The pressure on companies to adapt to stronger privacy regulation and enforcement in the EU increased this week, following the release of a letter to Google on behalf of 30 European data-protection commissioners.

On October 16, 2012, the Article 29 Data Protection Working Party publicly disclosed the correspondence it sent simultaneously to Google following the investigation into Google’s new privacy policy that started in February this year. In the correspondence (letter and appendix), the European data protection authorities formally put significant pressure on Google, as a leader in the online world, to publicly commit to key data protection principles and to bring changes to its privacy policy and practices by implementing what are termed as “recommendations”; whether they are really “recommendations” or mandatory modification will remain to be seen if Google does not play ball.

The Asia Pacific Privacy Authorities have also issued a public letter supporting the findings and recommendations of the Article 29 Working Party and stressing that Google, as a market leader, has the responsibility to set a high benchmark for service that others will emulate.

The story starts back in January 2012, when Google announced that it would merge its existing 60+ privacy policies into one single policy effective as of March 1, 2012. This announcement prompted the Article 29 Working Party to launch an investigation to assess whether this new privacy policy complied with the European data protection legislation. The Working Party appointed the CNIL, the French data protection regulator, to lead this investigation on its behalf.

The changes that the authorities are calling for include the following:

1. Google should provide a better information to its users on its processing of personal data.

The Working Party concludes that Google’s current policy fails to respect the obligation of transparency as set out in the European legislation.

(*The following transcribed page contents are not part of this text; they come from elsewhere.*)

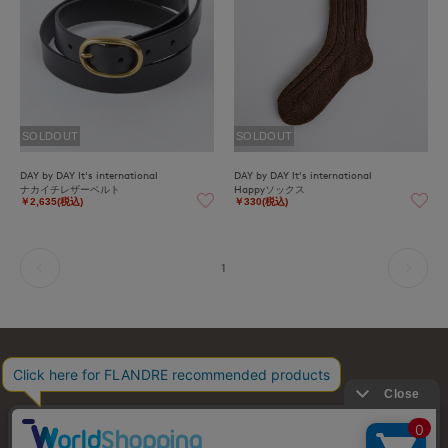
SOLDOUT
SOLDOUT
DAY by DAY It's international
DAY by DAY It's international
ナカイチレザーベルト
Happyソックス
￥2,635(税込)
￥330(税込)
1
お問い合わせ
利用規約
会社概要
プライバシーポリシー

The Working Party thus asks Google to make numerous improvements, including:

  • to provide clearer and more comprehensive information for each type of “processing (e.g. use of data) setting out the purposes and categories of data (implying that privacy policies that set out all categories of data collected under one heading and all types of processing under separate headings are no longer best practice, as the detail needs to be provided on a use by use basis);
  • to define an architecture of privacy notices. Such architecture could be based on three levels of details, i.e. (1) in-product privacy notices and interstitial notices, (2) the current privacy policy in an updated version addressing the Party’s concern, and (3) product-specific information; and
  • to develop interactive presentations that allow users to navigate easily through the content of the policies.

2. Google should provide a better user control over the combination of data across its services.

The Working Party is concerned that the privacy policy allows Google to combine almost any data from any services for any purposes in breach of the key data protection principles of legitimacy and proportionality. 

The Working Party asks Google to modify its practices when combining data across services, including:

  • seek users’ consent to the combination of data for the purposes of service improvements, development of new services, advertising and analytics;
  • offer improved control over the combination of data by simplifying and centralizing the right to object (opt-out) and by allowing users to choose the services for which their data can be combined; and
  • adapt the tools used by Google for the combination of data so that any use of combined data remains limited to the authorized purposes.

3. Google should enforce adequate retention periods.

The Working Party stresses that, despite repeated requests during the investigation, Google refused to provide a maximum or typical retention period for the personal data it processes.

The Working Party thus invites Google to define more clearly the retention period of personal data, especially for the following actions: requests for deletion of content, cancellation of a specific service and deletion of account.

In a public statement that followed the publication of the letter and appendix, the Chairman of the CNIL said that Google had not shown the level of cooperation they were expecting during the investigation.  The CNIL also indicated that, although the letter sets forth no deadline, the authorities expect Google to bring changes to its privacy policy and processing within the next 3 to 4 months, absent which Google could be exposed to sanctions by the various EU authorities for violation of the European legislation.

Whether the letter (with the emphasis on what Google “should” do, not “must” do) represents a conscious decision to avoid direct confrontation, or (as some believe) merely a step in a process towards formal enforcement action remains to be seen.  Either way, any online companies with EU users will be well served to examine their own data sharing, uses, and disclosure practices in light of these unified EU criticisms of Google’s new universal privacy policy.